EXCERPTED PASSAGE:

In general, in another aspect, the invention features generating a table for aiding the conversion of voiced utterances to commands for use in controlling an operating system of a computer to achieve desired actions in an application program running under the operating system, the application program including menus and control buttons; the instruction sequence of the application program is parsed to identify menu entries and control buttons, and an entry is included in the table for each menu entry and control button found in the application program, each entry in the table containing a command corresponding to the menu entry or control button.

In general, in another aspect, the invention features enabling a user to create an instance in a formal language of the kind which has a strictly defined syntax; a graphically displayed list of entries are expressed in a natural language and do not comply with the syntax, the user is permitted to point to an entry on the list, and the instance corresponding to the identified entry in the list is automatically generated in response to the pointing.

The invention enables a user to easily control the graphical interface of a computer. Any actions that the operating system can be commanded to take can be commanded by voiced utterances. The commands may include commands that are normally entered through the keyboard as well as commands normally entered through a mouse or any other input device. The user may switch back and forth between voiced utterances that correspond to commands for actions to be taken and voiced utterances that correspond to text strings to be used in an application program without giving any indication that the switch has been made. Any application may be made susceptible to a voice interface by automatically parsing the application instruction sequence for menus and control buttons that control the application.

Other advantages and features will become apparent from the following description of the preferred embodiment and from the claims.

DESCRIPTION OF THE PREFERRED EMBODIMENT

We first briefly describe the drawings.

FIG. 1 is a functional block diagram of a Macintosh computer served by a Voice Navigator voice controlled interface system.

FIG. 2A is a functional block diagram of a Language Maker system for creating word lists for use with the Voice Navigator interface of FIG. 1.

FIG. 2B depicts the format of the voice files and word lists used with the Voice Navigator interface.

FIG. 3 is an organizational block diagram of the Voice Navigator interface system.

FIG. 4 is a flow diagram of the Language Maker main event loop.

FIG. 5 is a flow diagram of the Run Edit module.

FIG. 6 is a flow diagram of the Record Actions submodule.

FIG. 7 is a flow diagram of the Run Modal module.

FIG. 8 is a flow diagram of the In Button? routine.

FIG. 9 is a flow diagram of the Event Handler module.

FIG. 10 is a flow diagram of the Do My Menu module.

SOURCE MATERIAL:

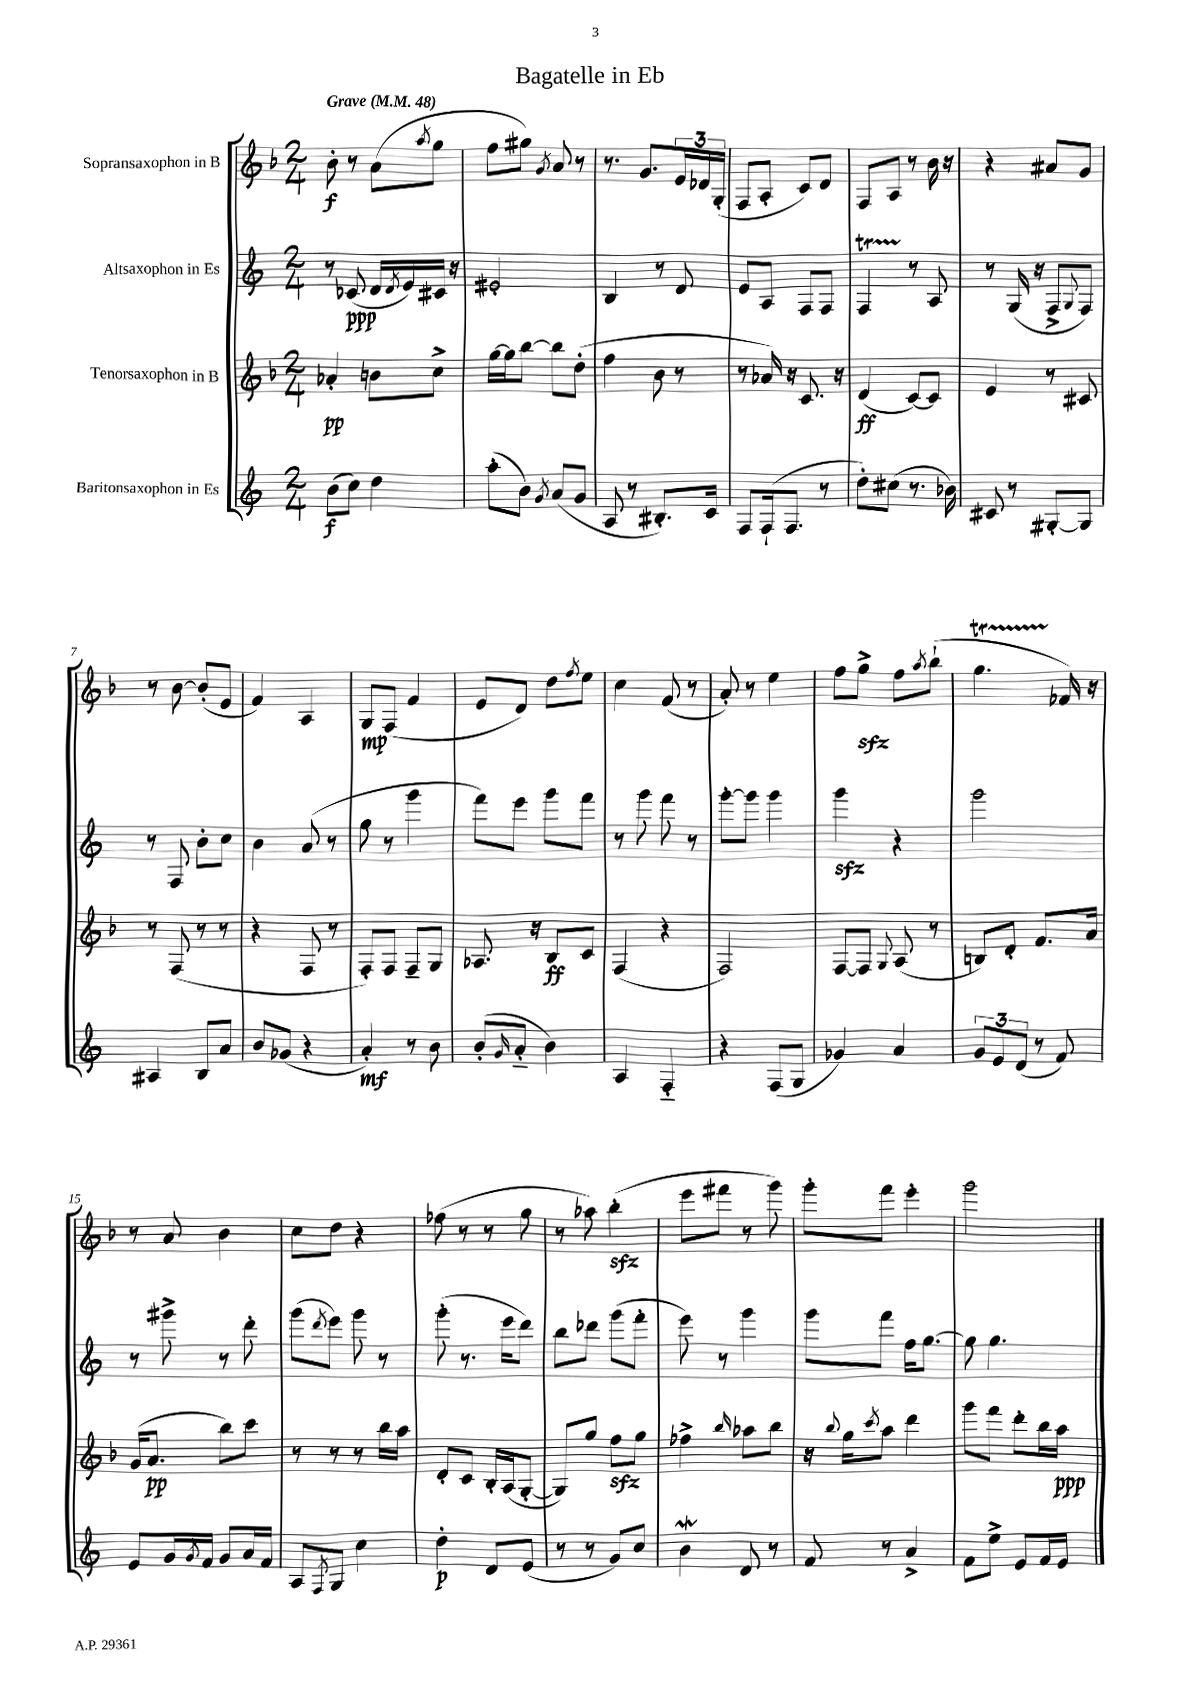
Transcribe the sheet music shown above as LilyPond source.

GOAL: Carry the patent passage on voice control of a computer's graphical interface forward from its last sentence.

RESPONSE BELOW:
FIGS. 11A through 11I are flow diagrams of the Language Maker menu submodules.

FIG. 12 is a flow diagram of the Write Production module.

FIG. 13 is a flow diagram of the Write Terminal submodule.

FIG. 14 is a flow diagram of the Voice Control main driver loop.

FIG. 15 is a flow diagram of the Process Input module.

FIG. 16 is a flow diagram of the Recognize submodule.

FIG. 17 is a flow diagram of the Process Voice Control Commands routine.

FIG. 18 is a flow diagram of the ProcessQ module.

FIG. 19 is a flow diagram of the Get Next submodule.

FIG. 20 is a chart of the command handlers.

FIGS. 21A through 21G are flow diagrams of the command handlers.

FIG. 22 is a flow diagram of the Post Mouse routine.

FIG. 23 is a flow diagram of the Set Mouse Down routine.

FIGS. 24 and 25 illustrate the screen displays of Voice Control.

FIGS. 26 through 29 illustrate the screen displays of Language Maker.

FIG. 30 is a listing of a language file.

FIG. 31 is a diagram of system configurations and termination.

FIG. 32 is another diagram of system configurations and termination.

FIG. 33 is a diagram of an installer dialog box.

FIG. 34 is a diagram of a successful installation.

FIG. 35 is a diagram of a voice installer dialog box prompting "The Macintosh is Listening".

FIG. 36 is a diagram of a voice file dialog box.

FIG. 37 is a diagram of Base Words, first level.

FIG. 38 is a diagram of a microphone dialog box.

FIG. 39 is a diagram of First word presented for Training.

FIG. 40 is a diagram of Second word presented for Training.

FIG. 41 is a diagram of Close Calls.

FIG. 42 is a diagram of levels in the Finder Word List.

FIG. 43 is a diagram of Apple words.

FIG. 44 is a diagram of File words.

FIG. 45 is a diagram of Training a word.

FIG. 46 is a diagram of file words in the Base Word list.

FIG. 47 is a diagram of how to go up a level.

FIG. 48 is a diagram of recognizing a word.

FIG. 49 is a diagram of saving a dialog box.

FIG. 50 is a diagram of retraining a word.

FIG. 51 is a diagram of finder words with trainings transferred from base words.

FIG. 52 is a diagram of a Voicetrain dialog box.

FIG. 53 is a diagram of a Voicetrain dialog box selecting a voice file.

FIG. 54 is a Voicetrain words list display.

FIG. 55 is a Voicetrain microphone dialog box.

FIG. 56 is a diagram of first level words in a Finder word list.

FIG. 57 is a diagram of Apple words in a Finder word list.

FIG. 58 is a diagram of how to move up a level in Voicetrain word list.

FIG. 59 is a diagram of first level display in a Finder word list.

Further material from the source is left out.